Argentine politician and academic (1940–2021)

Alcira Susana Argumedo (7 May 1940 - 2 May 2021) was an Argentine sociologist, academic and was member of the Argentine Chamber of Deputies.
She was nominated as a candidate for president on the Proyecto Sur ticket for the 2011 general elections.

==Life and times==
Argumedo was born in Rosario in 1940. She enrolled at the University of Buenos Aires, and earned a degree in Sociology in 1965. She taught at her alma mater's Faculty of Philosophy and Letters between 1968 and 1974, and served as Secretary of Culture by Buenos Aires Province Governor Oscar Bidegain during his brief 1973-74 tenure. She continued to teach, and wrote numerous treatises on the impact of globalization in the Third World during the early 1970s.

The March 1976 coup and the subsequent Dirty War compelled Argumedo to leave Argentina in 1978, and she sought exile in Mexico. She worked in the Latin American Institute of Transnational Studies (ILET), published numerous articles for IPECAL, and served as adviser to Gabriel García Márquez and Juan Somavía in a discussion regarding New World Information and Communication Order hosted by UNESCO.

She returned to Argentina following elections in 1983, and in 1987, resumed her post in the University of Buenos Aires faculty and joined the National Research Council.

Argumedo was a founding member of a center-left political party, Frente Grande, in 1993, with Congressman Carlos Álvarez, film-maker Pino Solanas, human rights activist Graciela Fernández Meijide and others disaffected with President Carlos Menem's turn to the right.

She became a regular contributor to Página/12, and joined Nobel Peace Prize laureate Adolfo Pérez Esquivel and others in the Forum for Thought and Social Construction. Argumedo was named in 2005 to the board of directors of the Institute for the Site of Remembrance, which administers the largest former detention center used during the Dirty War as a museum.

Argumedo was among the co-founders in 2007 of Proyecto Sur, a leftist political party founded and led by Pino Solanas. She was elected to the Argentine Chamber of Deputies in 2009 for the City of Buenos Aires, and became part of the leadership in the Education Committee. Following Solanas' departure from the Socialist Party-led Progressive Front in June 2011, he nominated Argumedo as the Proyecto Sur candidate for president in the 2011 elections.

==Bibliography==
- El Tercer Mundo: historia, problemas y perspectivas (CEAL, 1971).
- La socialización del poder y de la economía (1973)
- Monopolios y Tercer Mundo (CEAL, 1975), with Pablo Franco.
- Los laberintos de la crisis: América Latina: poder transnacional y comunicaciones (Folios/ILET, 1985).
- Un horizonte sin certezas: América Latina ante la Revolución Científico-Técnica. (Puntosur/Ilet, 1987).
- Los silencios y las voces en América Latina: notas sobre el pensamiento nacional y popular. (Colihue, 1993).

**Dataset excerpts:**

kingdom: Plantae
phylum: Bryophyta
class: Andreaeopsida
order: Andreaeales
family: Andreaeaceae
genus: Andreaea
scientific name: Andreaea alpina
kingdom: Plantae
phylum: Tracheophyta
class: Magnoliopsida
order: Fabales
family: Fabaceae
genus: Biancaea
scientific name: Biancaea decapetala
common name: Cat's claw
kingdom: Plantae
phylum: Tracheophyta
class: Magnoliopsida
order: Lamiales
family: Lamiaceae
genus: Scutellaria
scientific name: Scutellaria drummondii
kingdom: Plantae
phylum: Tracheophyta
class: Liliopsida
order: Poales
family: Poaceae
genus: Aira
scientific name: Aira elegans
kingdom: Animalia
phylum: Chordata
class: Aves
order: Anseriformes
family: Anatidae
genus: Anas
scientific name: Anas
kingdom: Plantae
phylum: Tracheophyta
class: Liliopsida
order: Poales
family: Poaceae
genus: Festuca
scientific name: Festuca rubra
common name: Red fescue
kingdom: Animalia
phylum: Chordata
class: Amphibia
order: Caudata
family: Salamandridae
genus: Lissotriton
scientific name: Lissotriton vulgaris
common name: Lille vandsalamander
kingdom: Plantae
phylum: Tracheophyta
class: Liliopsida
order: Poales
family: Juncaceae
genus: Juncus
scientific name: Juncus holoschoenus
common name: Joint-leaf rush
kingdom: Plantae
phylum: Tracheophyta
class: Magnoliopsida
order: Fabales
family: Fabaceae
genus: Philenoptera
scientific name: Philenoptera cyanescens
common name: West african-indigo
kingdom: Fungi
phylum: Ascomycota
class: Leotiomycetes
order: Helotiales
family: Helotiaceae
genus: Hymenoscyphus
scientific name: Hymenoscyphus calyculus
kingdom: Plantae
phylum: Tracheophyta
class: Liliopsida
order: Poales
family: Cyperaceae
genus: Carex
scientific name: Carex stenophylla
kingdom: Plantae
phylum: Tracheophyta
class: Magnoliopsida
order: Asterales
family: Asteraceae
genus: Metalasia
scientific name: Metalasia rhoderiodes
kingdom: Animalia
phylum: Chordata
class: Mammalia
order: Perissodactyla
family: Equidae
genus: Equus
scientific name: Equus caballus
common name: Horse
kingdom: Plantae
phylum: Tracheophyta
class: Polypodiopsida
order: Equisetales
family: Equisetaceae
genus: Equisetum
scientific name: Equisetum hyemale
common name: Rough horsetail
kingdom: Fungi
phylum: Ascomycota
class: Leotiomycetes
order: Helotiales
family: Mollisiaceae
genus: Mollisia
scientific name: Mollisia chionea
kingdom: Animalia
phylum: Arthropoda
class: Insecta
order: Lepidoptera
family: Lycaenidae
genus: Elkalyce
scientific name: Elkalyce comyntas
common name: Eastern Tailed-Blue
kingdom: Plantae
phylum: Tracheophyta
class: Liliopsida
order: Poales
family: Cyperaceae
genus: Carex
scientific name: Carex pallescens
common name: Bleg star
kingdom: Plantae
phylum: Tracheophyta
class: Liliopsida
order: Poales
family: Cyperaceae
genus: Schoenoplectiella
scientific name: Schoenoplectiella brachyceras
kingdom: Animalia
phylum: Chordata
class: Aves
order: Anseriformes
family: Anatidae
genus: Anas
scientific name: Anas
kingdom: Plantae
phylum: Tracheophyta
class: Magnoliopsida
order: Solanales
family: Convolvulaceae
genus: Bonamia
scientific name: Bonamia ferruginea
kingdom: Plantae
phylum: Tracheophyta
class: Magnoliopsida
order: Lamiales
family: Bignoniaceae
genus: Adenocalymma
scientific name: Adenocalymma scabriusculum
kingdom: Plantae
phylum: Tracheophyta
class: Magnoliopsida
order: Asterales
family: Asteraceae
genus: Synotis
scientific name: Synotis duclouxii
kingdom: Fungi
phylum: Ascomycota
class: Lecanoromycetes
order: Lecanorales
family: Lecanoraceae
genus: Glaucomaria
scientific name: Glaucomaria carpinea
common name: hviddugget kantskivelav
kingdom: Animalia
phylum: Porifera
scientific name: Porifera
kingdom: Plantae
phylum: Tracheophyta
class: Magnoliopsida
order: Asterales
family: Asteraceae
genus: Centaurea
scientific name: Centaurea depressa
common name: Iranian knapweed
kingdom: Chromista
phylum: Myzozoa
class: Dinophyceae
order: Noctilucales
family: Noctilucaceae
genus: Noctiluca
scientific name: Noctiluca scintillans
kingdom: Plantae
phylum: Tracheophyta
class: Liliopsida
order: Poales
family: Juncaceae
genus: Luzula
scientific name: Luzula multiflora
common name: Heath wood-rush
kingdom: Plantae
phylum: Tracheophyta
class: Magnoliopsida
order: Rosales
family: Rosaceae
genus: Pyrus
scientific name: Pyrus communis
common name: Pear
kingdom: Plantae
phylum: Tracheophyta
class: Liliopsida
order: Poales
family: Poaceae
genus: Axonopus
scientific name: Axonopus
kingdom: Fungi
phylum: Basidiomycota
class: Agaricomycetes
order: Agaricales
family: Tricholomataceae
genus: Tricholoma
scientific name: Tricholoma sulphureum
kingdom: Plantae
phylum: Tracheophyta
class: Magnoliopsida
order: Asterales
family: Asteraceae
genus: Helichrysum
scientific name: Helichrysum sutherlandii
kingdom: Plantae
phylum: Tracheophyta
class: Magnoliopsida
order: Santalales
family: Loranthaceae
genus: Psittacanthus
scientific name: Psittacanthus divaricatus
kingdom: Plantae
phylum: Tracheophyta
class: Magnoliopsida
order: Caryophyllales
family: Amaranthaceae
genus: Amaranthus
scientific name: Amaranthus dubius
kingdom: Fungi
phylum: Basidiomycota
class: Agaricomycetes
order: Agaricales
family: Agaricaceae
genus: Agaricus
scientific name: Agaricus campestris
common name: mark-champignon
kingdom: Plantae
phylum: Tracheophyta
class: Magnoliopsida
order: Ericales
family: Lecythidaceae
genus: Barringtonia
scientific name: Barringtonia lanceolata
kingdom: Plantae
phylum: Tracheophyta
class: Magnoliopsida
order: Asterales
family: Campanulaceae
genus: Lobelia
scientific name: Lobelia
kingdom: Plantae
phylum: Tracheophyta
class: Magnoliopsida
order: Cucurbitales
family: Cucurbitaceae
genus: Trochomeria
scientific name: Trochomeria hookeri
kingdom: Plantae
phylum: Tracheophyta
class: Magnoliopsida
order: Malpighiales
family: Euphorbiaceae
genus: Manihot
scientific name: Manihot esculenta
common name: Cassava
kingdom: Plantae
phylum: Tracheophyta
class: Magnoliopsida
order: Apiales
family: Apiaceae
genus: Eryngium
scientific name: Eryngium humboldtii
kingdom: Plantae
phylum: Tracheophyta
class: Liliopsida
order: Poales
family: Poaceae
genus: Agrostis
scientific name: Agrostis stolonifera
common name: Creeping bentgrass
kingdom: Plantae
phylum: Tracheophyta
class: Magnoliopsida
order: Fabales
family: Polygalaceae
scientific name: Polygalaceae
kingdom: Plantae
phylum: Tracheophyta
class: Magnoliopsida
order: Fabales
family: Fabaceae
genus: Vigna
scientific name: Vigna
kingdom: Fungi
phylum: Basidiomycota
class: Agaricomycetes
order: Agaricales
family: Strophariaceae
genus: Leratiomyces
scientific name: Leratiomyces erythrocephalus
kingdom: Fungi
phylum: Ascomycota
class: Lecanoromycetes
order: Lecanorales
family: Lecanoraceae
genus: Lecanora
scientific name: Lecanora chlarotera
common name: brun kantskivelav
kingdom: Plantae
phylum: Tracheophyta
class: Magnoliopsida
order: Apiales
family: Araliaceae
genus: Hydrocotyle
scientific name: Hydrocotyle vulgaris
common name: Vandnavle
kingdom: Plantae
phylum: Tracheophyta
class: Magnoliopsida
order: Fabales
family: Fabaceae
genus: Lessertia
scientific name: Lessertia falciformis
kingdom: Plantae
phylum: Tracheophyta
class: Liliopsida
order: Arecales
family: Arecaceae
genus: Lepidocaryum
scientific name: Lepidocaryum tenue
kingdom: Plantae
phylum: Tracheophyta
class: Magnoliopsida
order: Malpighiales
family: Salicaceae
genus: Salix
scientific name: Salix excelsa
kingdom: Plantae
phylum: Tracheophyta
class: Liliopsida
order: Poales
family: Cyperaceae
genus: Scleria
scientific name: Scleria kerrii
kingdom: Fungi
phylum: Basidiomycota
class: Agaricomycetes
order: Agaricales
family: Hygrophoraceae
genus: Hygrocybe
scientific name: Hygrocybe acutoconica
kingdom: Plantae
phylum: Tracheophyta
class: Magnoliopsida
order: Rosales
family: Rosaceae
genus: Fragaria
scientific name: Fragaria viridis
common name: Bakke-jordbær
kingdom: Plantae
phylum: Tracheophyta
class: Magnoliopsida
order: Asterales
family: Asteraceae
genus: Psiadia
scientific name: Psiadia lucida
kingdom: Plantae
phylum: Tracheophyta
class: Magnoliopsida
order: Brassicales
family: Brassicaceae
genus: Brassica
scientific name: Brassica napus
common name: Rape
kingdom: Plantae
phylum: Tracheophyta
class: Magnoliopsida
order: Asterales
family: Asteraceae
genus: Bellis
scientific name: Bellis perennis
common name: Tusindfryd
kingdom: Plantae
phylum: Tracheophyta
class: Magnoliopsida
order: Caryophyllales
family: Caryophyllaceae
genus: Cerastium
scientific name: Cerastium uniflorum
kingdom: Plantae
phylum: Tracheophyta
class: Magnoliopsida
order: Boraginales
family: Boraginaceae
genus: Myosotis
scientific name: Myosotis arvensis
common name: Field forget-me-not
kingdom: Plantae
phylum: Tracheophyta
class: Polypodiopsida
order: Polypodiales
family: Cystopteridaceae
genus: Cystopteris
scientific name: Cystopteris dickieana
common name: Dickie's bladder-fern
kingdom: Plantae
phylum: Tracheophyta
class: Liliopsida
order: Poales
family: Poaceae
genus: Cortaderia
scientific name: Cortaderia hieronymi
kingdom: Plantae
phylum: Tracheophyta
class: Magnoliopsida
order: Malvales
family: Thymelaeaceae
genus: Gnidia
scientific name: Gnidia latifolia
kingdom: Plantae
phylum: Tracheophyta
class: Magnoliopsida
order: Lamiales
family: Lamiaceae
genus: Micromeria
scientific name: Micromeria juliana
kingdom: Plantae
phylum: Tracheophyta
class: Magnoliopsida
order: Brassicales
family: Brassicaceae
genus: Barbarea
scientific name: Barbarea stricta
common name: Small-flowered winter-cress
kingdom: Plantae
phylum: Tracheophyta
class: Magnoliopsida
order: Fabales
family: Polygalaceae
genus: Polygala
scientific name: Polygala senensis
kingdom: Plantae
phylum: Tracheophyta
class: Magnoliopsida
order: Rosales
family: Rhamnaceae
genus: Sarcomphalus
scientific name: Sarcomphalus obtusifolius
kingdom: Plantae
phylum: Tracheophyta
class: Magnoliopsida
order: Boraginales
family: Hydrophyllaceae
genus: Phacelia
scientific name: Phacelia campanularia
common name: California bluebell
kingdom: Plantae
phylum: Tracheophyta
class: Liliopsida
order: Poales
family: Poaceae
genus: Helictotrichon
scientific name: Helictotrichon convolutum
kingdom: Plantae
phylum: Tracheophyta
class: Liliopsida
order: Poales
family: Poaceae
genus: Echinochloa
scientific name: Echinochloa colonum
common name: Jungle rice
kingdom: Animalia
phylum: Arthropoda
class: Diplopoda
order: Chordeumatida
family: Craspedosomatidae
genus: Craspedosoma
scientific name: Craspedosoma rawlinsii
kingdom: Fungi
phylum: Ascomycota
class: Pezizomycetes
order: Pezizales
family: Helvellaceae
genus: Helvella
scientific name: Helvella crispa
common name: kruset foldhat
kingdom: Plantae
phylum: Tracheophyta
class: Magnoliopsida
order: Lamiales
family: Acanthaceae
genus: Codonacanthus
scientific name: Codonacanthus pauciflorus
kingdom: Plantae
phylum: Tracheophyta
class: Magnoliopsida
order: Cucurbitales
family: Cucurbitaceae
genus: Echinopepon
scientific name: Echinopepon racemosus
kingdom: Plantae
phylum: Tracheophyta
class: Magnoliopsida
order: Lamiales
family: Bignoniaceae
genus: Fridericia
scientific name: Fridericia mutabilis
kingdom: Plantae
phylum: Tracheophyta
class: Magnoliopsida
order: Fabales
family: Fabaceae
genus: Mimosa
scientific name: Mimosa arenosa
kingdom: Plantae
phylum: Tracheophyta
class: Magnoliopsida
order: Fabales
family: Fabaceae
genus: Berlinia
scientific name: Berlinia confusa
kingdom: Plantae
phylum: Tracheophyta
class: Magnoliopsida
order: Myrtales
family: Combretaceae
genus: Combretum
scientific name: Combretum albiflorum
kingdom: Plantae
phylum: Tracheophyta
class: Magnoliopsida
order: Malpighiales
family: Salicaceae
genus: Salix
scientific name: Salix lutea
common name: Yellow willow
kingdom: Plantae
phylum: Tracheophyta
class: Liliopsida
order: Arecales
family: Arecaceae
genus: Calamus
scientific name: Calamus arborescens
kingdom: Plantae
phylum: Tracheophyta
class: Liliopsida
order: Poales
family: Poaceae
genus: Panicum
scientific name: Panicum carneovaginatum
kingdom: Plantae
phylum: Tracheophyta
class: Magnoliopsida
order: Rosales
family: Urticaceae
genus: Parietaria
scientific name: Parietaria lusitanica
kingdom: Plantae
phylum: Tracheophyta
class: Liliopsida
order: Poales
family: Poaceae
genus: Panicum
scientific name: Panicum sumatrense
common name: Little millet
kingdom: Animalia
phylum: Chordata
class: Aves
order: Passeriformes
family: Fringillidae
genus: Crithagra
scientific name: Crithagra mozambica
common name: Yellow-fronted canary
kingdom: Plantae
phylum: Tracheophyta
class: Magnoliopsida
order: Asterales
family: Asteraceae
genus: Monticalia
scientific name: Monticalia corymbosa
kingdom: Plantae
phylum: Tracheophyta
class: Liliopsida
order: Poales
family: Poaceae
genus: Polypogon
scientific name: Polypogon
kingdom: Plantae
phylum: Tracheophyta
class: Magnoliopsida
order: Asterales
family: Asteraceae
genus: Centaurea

**Requirement:**
In the biography of Alcira Argumedo, to which country did she go into exile in 1978?

**Response:**
Mexico